Even when it seems like there is nothing much going on, mainly because of the damp weather, I find that I am rarely disappointed when I go to check a wall to see if there is anything new.
My reward for nipping down to the M32 roundabout a week or so back was this magnificent, and rare, collaboration by Silent Hobo and Logoe. I met this pair painting together about a year ago, and they clearly enjoy each other’s company.
Judging from the ‘Rad Dads’ slogan, I am guessing that this is a message about the status of the artists. I wonder if the depiction in the Silent Hobo half of this piece is a self-portrait (almost certainly) and whether he actually painted this piece with a child strapped to his chest.
Logoe’s writing is distinctive, from the little I have seen, having a sort of joined-up hand writing look to it. Overall I love this collaboration and the sentiments of pride in, and love for their children. Great stuff for the Christmas holidays.
Back home to Bristol and yet another rather charming column piece by Silent Hobo at the M32 Spot. As I have said before, Silent Hobo has a knack for capturing the mood of youth culture, and gives his characters a soulful poise.
The girl with the microphone and ‘BOOM’ written on her bottom is wonderfully crafted by one of Bristol’s most established character artists. It is always a pleasure to see his work.
You might also have noticed a rather nice Deamze piece lurking in the background.
Silent Hobo has absolutely mastered these columns under the M32. His characters lend themselves really well to the tall thin format of the concrete pillars and there is now rather a gathering of these gentle giants seeking refuge from the roaring motorway above.
I have said before that Silent Hobo portrays these youths with such empathy, really getting under the skin of what it is like to be a young person in a modern world. I feel at times that his characters come across as rather sombre or sad, and I think that has something to do with the closed eyes. There is a kind of visual tautology going on here of a piece of street art portraying a street/graff artist. A common and enjoyable theme.
I can honestly say that the artist who most represents Bristol and its youth culture for me is Silent Hobo. With consummate ease he seems to be able to switch seamlessly between commissions and ‘legal’ walls, between indoor and outdoor work, all the time seeing the good in others.
This wonderful column piece is one of a few that he has done at the M32 spot, an area where skaters like to gather when it is raining, and where DIY Bristol have created a great skating area under cover of the motorway. This youth reflects all those who gather here, clutching his beat box (what I would call a boogie box) and sporting a beanie. I love the serenity of the piece.
This is just brilliant.
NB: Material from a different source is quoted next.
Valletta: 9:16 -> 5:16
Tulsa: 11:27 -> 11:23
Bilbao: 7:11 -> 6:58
It is one of three recent column pieces to go up under the M32 painted by Silent Hobo and I love love love it a lot. There is so much soul in the character and she’s looking at you with those large blue eyes. Many of his characters have their eyes looking down or closed, which is what makes this one stand out.
These column pieces are always quite difficult to photograph, because of the large contrast in light levels and these pictures in no way do the piece justice. For any die-hard hunters, this one is one that must be seen in the flesh.
Silent Hobo has a strongly empathetic view on modern youth and is a fantastic champion for all that keeps out city vibrant. Bravo Hobo – I am in love with this girl..
I first saw this magnificent piece on Silent Hobo’s Instagram feed just after he had started it and I knew straight away that it was an epic mural. This commission from Bristol food connections (a city-wide, week long food festival) is on the perfect wall on Hotwell Road and rises to three stories.
It is unusual to see such a large mural in Bristol, especially outside the Upfest or See No Evil areas, so this is something pretty special. Silent Hobo is an artist who captures a mood, especially among youngsters, and translates it into his often highly detailed works.
I like the extra things he has worked into the piece – a reference to Clifton suspension bridge and some pizza deliveries being made by drones. The whole thing has a real crossover between rural and urban, modern and vintage and quaint and edgy. A master work.
We are lucky in Bristol to have so many talented artists. What Silent Hobo gives us is real soul and relevance. I love this huge piece.
In a lovely sunny spot at the southern end of the tunnel in St Werburghs, this recent character by Silent Hobo has come to join one of his previous youths. Silent Hobo has been busy on the streets again and his work seems to come in fits and starts.
The contemporary young woman is dressed in ripped jeans and yellow sneakers and her vest sports the word ‘legendary’. In all his works, Silent Hobo conveys enormous warmth and empathy for young people, but I feel that there is an element of sadness in his characters – maybe it is their closed eyes and slightly downcast demeanour.
Looking forward to posting a recent commission by Silent Hobo in Hotwell road fairly soon.